Where the line containing "index pip: (918, 845)" appears, end the copy there, keeping that line; start from the first line of the entries, copy exactly, and omit pictures.

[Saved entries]

═══

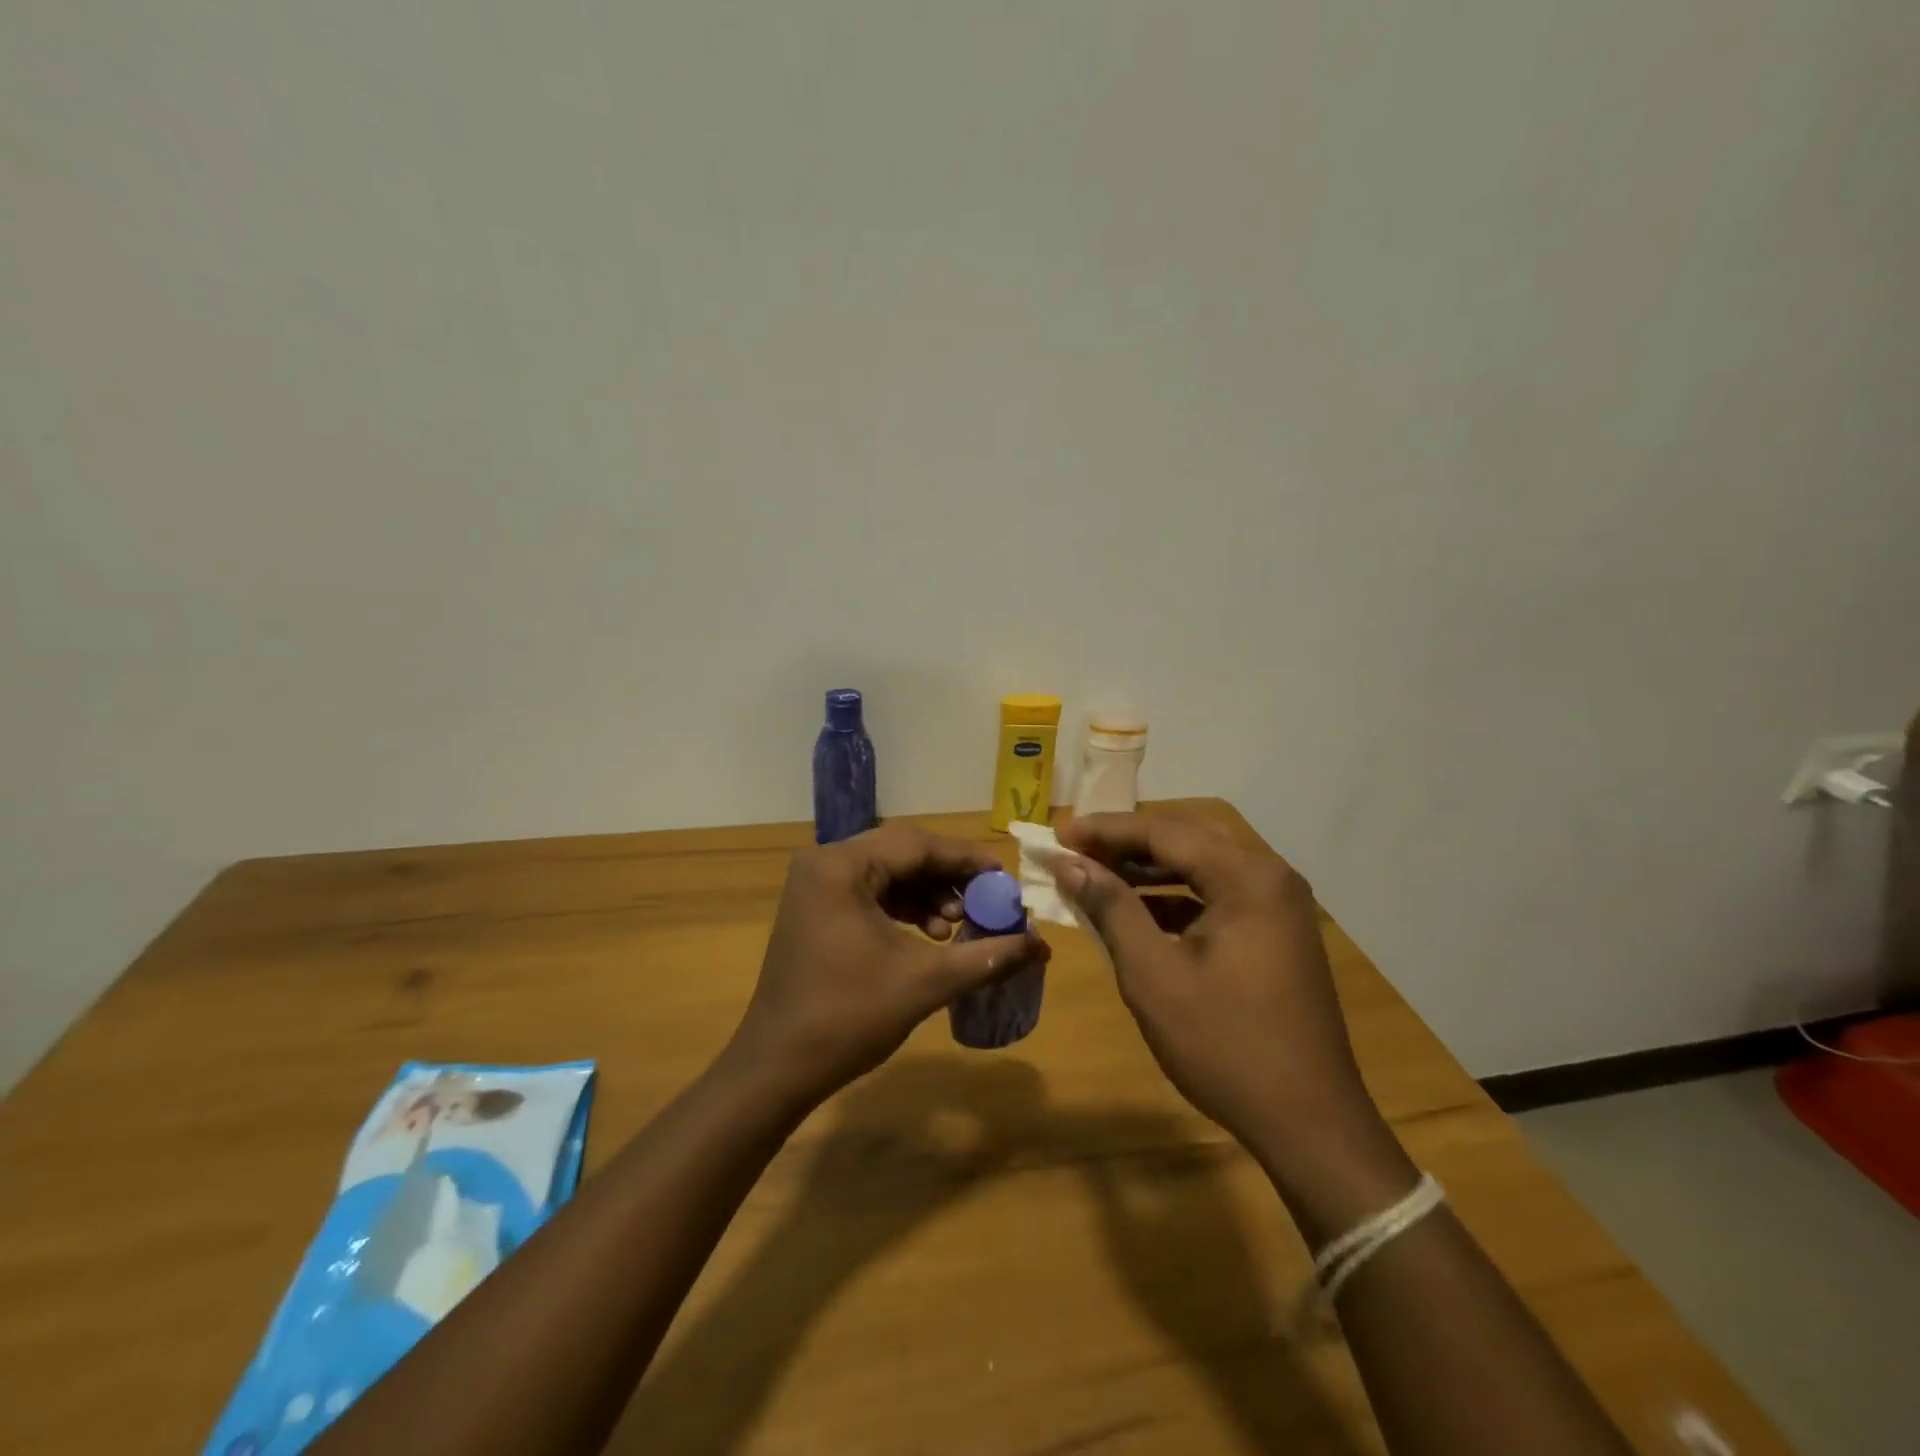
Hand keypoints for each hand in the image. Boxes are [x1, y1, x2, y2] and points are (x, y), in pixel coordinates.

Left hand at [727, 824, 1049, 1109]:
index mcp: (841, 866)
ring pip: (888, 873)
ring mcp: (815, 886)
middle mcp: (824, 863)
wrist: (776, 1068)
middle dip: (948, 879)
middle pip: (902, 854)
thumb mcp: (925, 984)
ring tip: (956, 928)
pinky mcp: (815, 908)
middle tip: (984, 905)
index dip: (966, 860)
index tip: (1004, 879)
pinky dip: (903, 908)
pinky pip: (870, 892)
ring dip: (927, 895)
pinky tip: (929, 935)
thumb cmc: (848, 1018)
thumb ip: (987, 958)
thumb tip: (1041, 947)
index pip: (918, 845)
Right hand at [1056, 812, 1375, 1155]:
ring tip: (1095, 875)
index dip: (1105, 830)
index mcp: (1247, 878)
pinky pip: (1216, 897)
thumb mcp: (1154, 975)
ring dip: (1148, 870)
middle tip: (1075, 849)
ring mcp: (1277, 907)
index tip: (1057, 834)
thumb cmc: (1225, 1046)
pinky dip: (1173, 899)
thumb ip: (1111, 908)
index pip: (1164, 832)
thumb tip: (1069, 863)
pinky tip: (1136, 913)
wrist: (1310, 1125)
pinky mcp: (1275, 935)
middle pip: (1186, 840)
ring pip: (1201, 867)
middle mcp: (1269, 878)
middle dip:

═══

- [ANSWER BOX]:
Hand keypoints for each hand in the image. Boxes are [x1, y1, x2, y2] and points are (x, y), in pixel coordinates.

Left hand at [727, 824, 1049, 1109]:
index mcp: (841, 866)
ring pip: (888, 873)
ring mcp: (815, 886)
middle mcp: (824, 863)
wrist: (776, 1068)
middle dip: (948, 879)
middle pip: (902, 854)
thumb mcp: (925, 984)
ring tip: (956, 928)
pinky mcp: (815, 908)
middle tip: (984, 905)
index dip: (966, 860)
index tip: (1004, 879)
pinky dip: (903, 908)
pinky pip: (870, 892)
ring dip: (927, 895)
pinky tip: (929, 935)
thumb cmc: (848, 1018)
thumb ip: (987, 958)
thumb tip: (1041, 947)
index pip: (918, 845)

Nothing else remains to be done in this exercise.